For Claude, the installer shells out to the claude plugin CLI — ensuring the agents-in-a-box marketplace is known, then claude plugin install ainb-hooks@agents-in-a-box (idempotent; “already installed” counts as success) — so Claude resolves and runs the plugin’s bundled notify.sh. For Codex, it merges codex/hooks.json into ~/.codex/hooks.json as a managed block, extracts notify.sh to ~/.agents-in-a-box/hooks/notify.sh, and rewrites the __AINB_HOOK_SCRIPT__ placeholder to that absolute path. The install method is recorded in ~/.agents-in-a-box/install.json so uninstall is fully reversible (claude plugin uninstall for Claude, managed-block removal for Codex). Both paths are verified end-to-end; Claude remains the primary, most-exercised integration.

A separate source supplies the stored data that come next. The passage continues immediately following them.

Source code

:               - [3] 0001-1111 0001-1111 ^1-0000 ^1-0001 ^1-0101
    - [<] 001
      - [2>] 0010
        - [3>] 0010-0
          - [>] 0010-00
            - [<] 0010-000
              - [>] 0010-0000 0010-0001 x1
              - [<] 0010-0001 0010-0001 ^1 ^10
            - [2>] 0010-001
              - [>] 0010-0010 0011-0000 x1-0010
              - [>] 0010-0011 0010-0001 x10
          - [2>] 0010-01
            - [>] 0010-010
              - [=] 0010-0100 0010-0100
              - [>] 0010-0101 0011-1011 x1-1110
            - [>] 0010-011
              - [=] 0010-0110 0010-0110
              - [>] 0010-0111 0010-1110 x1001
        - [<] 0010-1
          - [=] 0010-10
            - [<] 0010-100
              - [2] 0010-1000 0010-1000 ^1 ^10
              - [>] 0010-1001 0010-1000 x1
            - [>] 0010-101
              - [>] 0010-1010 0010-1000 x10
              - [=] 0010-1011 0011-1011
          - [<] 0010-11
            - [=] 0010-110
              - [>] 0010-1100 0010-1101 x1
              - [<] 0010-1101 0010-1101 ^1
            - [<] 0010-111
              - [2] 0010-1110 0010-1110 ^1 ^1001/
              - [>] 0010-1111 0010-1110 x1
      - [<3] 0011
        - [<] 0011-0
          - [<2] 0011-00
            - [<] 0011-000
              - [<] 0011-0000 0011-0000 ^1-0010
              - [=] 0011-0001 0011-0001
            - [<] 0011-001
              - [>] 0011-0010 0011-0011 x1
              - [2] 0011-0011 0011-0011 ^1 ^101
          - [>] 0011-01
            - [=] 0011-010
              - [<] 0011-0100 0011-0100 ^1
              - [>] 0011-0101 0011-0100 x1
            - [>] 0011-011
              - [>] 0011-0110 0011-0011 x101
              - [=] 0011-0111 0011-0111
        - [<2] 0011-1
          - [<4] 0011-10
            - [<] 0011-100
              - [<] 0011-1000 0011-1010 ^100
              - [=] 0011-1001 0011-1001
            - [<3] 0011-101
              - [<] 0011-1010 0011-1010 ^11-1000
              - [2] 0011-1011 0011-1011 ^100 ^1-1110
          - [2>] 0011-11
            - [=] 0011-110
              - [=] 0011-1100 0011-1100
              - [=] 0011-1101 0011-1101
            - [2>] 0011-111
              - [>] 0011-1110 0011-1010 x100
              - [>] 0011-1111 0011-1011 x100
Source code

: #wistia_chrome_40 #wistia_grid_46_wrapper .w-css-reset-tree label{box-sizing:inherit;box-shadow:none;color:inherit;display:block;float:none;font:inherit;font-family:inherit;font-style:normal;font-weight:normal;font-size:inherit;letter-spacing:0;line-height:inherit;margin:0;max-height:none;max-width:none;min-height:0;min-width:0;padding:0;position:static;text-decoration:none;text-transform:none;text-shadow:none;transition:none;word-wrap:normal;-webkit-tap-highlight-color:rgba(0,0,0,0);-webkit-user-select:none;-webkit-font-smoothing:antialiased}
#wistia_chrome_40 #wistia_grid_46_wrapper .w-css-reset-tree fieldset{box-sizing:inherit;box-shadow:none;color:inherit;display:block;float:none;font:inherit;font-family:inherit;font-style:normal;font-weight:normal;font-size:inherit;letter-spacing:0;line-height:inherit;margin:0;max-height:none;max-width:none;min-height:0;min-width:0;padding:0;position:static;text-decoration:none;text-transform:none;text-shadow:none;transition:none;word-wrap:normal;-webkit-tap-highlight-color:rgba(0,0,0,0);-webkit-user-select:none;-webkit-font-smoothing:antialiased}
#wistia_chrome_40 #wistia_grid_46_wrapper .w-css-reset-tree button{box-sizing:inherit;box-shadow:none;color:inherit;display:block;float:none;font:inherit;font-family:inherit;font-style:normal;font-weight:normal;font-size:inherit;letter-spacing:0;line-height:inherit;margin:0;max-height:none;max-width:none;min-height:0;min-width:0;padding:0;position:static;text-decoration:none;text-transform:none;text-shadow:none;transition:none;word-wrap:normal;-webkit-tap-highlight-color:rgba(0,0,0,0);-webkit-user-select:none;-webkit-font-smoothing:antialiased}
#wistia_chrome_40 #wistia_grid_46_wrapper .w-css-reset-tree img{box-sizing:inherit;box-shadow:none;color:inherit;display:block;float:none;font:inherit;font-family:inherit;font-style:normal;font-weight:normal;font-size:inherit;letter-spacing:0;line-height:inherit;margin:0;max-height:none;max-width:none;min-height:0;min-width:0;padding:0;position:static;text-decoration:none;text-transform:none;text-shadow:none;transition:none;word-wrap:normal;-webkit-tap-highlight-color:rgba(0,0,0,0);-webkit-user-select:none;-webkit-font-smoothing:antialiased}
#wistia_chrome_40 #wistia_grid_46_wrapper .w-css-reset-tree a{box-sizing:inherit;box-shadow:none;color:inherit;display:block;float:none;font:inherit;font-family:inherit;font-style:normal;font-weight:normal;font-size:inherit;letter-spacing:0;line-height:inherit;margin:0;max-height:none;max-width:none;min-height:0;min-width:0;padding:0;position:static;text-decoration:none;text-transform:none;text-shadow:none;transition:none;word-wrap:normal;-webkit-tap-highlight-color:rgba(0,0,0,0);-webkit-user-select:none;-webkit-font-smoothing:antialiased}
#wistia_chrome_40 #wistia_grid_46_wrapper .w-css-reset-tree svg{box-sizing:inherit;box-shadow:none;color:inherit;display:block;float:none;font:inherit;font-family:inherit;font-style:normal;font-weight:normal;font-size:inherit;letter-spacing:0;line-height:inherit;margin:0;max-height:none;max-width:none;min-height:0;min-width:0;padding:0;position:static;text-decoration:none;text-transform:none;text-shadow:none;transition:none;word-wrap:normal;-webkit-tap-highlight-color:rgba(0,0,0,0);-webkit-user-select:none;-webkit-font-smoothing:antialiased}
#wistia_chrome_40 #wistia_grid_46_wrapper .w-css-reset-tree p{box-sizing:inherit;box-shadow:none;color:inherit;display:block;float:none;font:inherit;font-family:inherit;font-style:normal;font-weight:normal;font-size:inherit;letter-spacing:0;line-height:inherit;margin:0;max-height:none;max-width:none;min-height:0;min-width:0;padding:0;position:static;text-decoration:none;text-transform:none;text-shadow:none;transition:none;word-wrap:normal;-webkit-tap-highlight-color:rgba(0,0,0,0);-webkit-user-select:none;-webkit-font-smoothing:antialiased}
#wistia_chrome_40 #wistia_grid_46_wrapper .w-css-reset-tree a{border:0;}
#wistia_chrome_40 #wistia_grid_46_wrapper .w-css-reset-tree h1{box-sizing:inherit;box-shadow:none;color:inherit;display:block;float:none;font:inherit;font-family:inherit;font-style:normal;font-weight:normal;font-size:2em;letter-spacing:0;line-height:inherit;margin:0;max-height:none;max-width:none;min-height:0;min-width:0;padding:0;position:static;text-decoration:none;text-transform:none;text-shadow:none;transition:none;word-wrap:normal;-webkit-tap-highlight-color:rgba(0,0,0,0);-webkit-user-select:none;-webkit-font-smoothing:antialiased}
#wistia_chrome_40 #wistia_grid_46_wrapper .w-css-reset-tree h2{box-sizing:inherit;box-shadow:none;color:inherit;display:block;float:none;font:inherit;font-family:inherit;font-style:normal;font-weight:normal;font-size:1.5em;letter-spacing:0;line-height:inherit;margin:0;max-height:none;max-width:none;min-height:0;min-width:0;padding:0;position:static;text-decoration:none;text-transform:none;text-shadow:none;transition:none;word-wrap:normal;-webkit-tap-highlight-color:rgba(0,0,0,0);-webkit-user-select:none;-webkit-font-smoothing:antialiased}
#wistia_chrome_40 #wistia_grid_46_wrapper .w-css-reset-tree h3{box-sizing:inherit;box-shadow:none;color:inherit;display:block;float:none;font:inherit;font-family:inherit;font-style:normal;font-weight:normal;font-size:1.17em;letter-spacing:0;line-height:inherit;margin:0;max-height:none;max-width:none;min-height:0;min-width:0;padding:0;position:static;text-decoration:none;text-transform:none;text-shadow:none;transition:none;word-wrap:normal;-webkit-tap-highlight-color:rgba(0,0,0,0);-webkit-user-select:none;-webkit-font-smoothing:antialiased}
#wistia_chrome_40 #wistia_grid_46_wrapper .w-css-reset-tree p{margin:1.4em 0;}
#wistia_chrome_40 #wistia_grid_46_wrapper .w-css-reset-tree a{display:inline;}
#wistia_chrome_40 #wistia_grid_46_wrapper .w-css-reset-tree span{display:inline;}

The plugin’s README recommends a higher-level ainb hooks install wrapper; that ainb hooks CLI is planned but not yet on main, so use ainb-notifyd install (above) today.

Using it

  • Once installed, delivery is fully automatic — every registered actionable event on the host agent (Notification, Stop) is forwarded to the inbox with no user action. Telemetry events are not hooked, so the inbox only ever shows things that need you.
  • Notification:idle_prompt events surface in ainb-tui as “awaiting input” so you can see which sessions need you.
  • Events show up as session-state badges and in the dedicated Inbox screen in ainb-tui; the inbox detail view exposes the full original hook JSON (carried in payload) for forensics.
  • Run ainb-notifyd status to confirm the plugin is wired for each agent; if ainb-notifyd is not running, the next hook fire lazily spawns it (or buffers to the fallback file).

Source

plugins/ainb-hooks/ — a thin hook plugin: a manifest plus one notify.sh normalizer shared by Claude Code and Codex. Diagram generated via /fireworks-tech-graph.